What constitutes a "dispute" sufficient to invoke your right to compel a creditor to notify the credit bureaus that a debt is indeed disputed?

Generally speaking, as a consumer debtor, you have a claim against any debt collector that knowingly communicates false information to the credit bureaus. But a debt collector has the additional obligation to communicate to the credit bureaus the disputed nature of any debt that it reports.

Fair Debt Collection Practices Act § 1692e(8) forbids:

"Communicating or threatening to communicate to any person credit information which is known or which should be known to be false, including the failure to communicate that a disputed debt is disputed."

My reading of this statute imposes the requirement to notify the credit bureaus of the disputed nature of any debt regardless of the factual support for the dispute, and regardless of the accuracy (or falsity) of the information being reported.

A respected member of the FDCPA defense bar, Tomio Narita, sees it differently. Mr. Narita's recent blog of June 12, 2012, points to cases where federal judges need to see "sufficient factual allegations supporting the finding that a debt collector knew or should have known that the debt amount as stated in the demand letter was false."

Mr. Narita discusses and argues that a "materiality" standard applies to this statute. For example, Mr.

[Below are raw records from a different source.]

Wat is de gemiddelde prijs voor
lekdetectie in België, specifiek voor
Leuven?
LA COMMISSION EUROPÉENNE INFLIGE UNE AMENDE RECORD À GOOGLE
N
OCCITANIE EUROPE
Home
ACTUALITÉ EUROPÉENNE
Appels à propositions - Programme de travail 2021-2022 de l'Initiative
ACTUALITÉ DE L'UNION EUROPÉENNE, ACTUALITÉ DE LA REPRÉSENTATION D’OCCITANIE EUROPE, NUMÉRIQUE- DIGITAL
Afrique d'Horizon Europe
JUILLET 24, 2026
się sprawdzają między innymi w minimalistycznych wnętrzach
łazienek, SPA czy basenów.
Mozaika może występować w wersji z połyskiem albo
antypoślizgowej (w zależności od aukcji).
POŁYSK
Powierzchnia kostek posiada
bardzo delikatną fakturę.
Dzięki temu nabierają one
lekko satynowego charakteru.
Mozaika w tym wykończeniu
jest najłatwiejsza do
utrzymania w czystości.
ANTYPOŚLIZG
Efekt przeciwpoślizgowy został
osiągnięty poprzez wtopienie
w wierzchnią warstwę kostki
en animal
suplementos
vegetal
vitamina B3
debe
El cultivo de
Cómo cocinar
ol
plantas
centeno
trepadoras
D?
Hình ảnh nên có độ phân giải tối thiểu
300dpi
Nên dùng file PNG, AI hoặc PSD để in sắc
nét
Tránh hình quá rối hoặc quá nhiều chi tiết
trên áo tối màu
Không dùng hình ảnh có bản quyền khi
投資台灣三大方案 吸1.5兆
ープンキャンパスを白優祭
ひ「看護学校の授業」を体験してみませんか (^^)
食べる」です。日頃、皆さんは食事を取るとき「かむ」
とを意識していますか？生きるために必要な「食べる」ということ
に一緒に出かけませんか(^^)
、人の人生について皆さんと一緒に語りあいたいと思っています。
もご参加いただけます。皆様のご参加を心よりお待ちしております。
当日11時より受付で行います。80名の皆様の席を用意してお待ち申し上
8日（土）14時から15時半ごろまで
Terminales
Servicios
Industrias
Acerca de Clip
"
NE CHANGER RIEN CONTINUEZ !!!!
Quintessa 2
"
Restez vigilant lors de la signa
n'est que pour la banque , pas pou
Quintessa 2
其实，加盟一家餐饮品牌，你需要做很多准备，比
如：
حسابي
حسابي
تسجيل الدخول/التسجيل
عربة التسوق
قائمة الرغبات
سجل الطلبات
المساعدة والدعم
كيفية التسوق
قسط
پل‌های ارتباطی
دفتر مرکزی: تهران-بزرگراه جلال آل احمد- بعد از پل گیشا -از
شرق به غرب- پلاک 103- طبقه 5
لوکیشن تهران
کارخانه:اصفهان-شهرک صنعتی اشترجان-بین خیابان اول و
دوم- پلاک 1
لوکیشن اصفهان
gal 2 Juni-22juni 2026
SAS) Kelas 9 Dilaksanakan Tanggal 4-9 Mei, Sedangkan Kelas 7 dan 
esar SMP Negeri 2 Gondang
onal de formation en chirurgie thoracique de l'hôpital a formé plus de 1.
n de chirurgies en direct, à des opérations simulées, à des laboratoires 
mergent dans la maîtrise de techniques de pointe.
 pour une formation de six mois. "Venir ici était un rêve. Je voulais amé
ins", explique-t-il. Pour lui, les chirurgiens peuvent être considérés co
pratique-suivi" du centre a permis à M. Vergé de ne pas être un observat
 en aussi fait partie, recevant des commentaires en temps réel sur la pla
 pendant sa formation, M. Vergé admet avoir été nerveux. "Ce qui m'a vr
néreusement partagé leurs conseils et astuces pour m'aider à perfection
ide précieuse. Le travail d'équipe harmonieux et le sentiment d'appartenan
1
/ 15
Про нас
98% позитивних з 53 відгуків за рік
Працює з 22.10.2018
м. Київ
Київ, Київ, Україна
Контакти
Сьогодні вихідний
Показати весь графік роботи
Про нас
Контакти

Narita pointed to a federal case that found no 1692e or 1692f violations where a collection complaint sought a correct amount but the breakdown contained false elements. Another federal court held, "if a statement would not mislead the unsophisticated consumer, it does not violate the FDCPA – even if it is false in some technical sense. (Wahl v. Midland Credit Mgmt., 556 F.3d 643, 646 (7th Cir. 2009). Mr. Narita takes these holdings and applies them to e(8) claims. Mr. Narita argues that collectors should not be liable for failing to communicate to the credit bureaus that a debt is disputed if 1) the amount reported to the credit bureau(s) is accurate; and 2) the consumer has not substantiated the dispute.

I disagree with this suggested, heightened burden.

I question the legal accuracy of Mr. Narita's assertion that "[t]he consumer must provide the collector with information showing they have a legitimate, good faith dispute concerning the amount of the debt as reported to the consumer reporting agencies." That requirement simply does not appear in the statute. Nor is there any reference to the qualitative sufficiency of the word "dispute." I've found cases that contradict that statement. For example, in leading FDCPA treatise by National Consumer Law Center, §5.5.11 reads, "[T]his provision does not give debt collectors the authority to determine unilaterally that a dispute lacks merit and not be reported." (See Hoffman v. Partners in Collections, Inc., 1993 WL 358158, N.D. Ill. Sept. 1993 (dispute need not be demonstrated as "valid" for protection to apply).

Furthermore, leading cases hold that a dispute need not even be made in writing. (See Brady v. Credit Recovery Co., 160 F.3d 64 (1st Cir. 1998) I.d. at 66. ("clearly, the ordinary usage of dispute does not contemplate a writing").

In short, Mr. Narita assumes that a concise dispute (such as "I dispute this") could (and perhaps should) be deemed "meritless" and the 1692e(8) requirement could essentially be ignored. Using his reasoning, who would determine which disputes are qualitatively sufficient to trigger a debt collector's requirement to notify the credit bureaus of the debt's disputed nature? The debt collector who has a completely adverse position?

Mr. Narita argues that since the Fair Credit Reporting Act ("FCRA") contains defenses grounded in meritless disputes, so should the FDCPA. But the two statutes are different with different standards and different purposes.

Although I disagree with Mr. Narita on this point of law, I would not want him defending any FDCPA case of mine. So be specific with your disputes and elaborate as to why the information about the debt is false.